▸ **Provided text**
● ● ●

Zenas
Bellace :: zenas[prime], D-form (with Greg Quinzi)
on the Zenapolae label
Zenas Bellace aka zenas[prime] is the co-founder of the zenapolæ label and one half of d/form. The latter is an ambient electronica project Zenas worked on with Greg Quinzi (who has retired from making music and has since moved off to Boston to live happily ever after).
Zenas is still enthusiastic about continuing and advancing the d/form project and welcomes any audition/demo CD's from interested parties. It is highly recommended you listen to this album and familiarize yourself with it before contacting him at zenasprime@zenapolae.com.
"what/are/you/thinking/?", d/form's first contribution circa 1999, is both beautiful and haunting, a good example of dark ambient. Recommended for an hour staring at Rothko or Newmann or for an evening with your cat. Excellent and exquisite.

● ● ●

▸ **Data listing**
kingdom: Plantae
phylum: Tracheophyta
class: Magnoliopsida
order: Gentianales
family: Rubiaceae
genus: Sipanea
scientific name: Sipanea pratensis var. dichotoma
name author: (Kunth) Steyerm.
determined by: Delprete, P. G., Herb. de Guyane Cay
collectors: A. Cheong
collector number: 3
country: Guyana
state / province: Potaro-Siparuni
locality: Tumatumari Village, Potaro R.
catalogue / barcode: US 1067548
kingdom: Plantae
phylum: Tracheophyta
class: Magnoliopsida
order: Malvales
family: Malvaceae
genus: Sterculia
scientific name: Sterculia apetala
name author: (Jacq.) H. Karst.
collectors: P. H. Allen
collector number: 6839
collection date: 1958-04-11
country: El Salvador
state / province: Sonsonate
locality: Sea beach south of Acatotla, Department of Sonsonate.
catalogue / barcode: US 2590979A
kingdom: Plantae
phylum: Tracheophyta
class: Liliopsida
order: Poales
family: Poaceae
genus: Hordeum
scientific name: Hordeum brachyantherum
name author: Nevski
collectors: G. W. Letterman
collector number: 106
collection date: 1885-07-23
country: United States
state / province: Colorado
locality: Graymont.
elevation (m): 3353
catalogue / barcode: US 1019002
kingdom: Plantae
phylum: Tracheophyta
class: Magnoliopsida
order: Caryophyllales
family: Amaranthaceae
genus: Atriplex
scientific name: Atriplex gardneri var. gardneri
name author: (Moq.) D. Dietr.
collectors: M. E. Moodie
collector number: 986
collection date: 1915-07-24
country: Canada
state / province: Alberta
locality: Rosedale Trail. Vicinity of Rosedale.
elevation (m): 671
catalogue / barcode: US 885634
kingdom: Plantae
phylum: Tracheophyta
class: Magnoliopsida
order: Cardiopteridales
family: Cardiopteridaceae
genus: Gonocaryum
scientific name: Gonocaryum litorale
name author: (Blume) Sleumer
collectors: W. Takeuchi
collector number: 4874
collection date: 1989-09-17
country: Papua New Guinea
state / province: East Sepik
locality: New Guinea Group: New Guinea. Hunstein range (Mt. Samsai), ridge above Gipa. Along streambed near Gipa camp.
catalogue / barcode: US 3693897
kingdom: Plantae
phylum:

● ● ●

▸ **Work instruction A**
Answer these questions using the Zenas Bellace profile:
(i) Which label did Zenas Bellace co-found?
(ii) To which city did Greg Quinzi move?
(iii) What is the title of d/form's first contribution?
▸ **Work instruction B**
Output the passage of the Zenas Bellace profile starting at "Zenas is still" and ending at "him at zenasprime@zenapolae.com.".

▸ **Exercise output A**
(i) The zenapolæ label.
(ii) Boston.
(iii) "what/are/you/thinking/?"

▸ **Exercise output B**
Zenas is still enthusiastic about continuing and advancing the d/form project and welcomes any audition/demo CD's from interested parties. It is highly recommended you listen to this album and familiarize yourself with it before contacting him at zenasprime@zenapolae.com.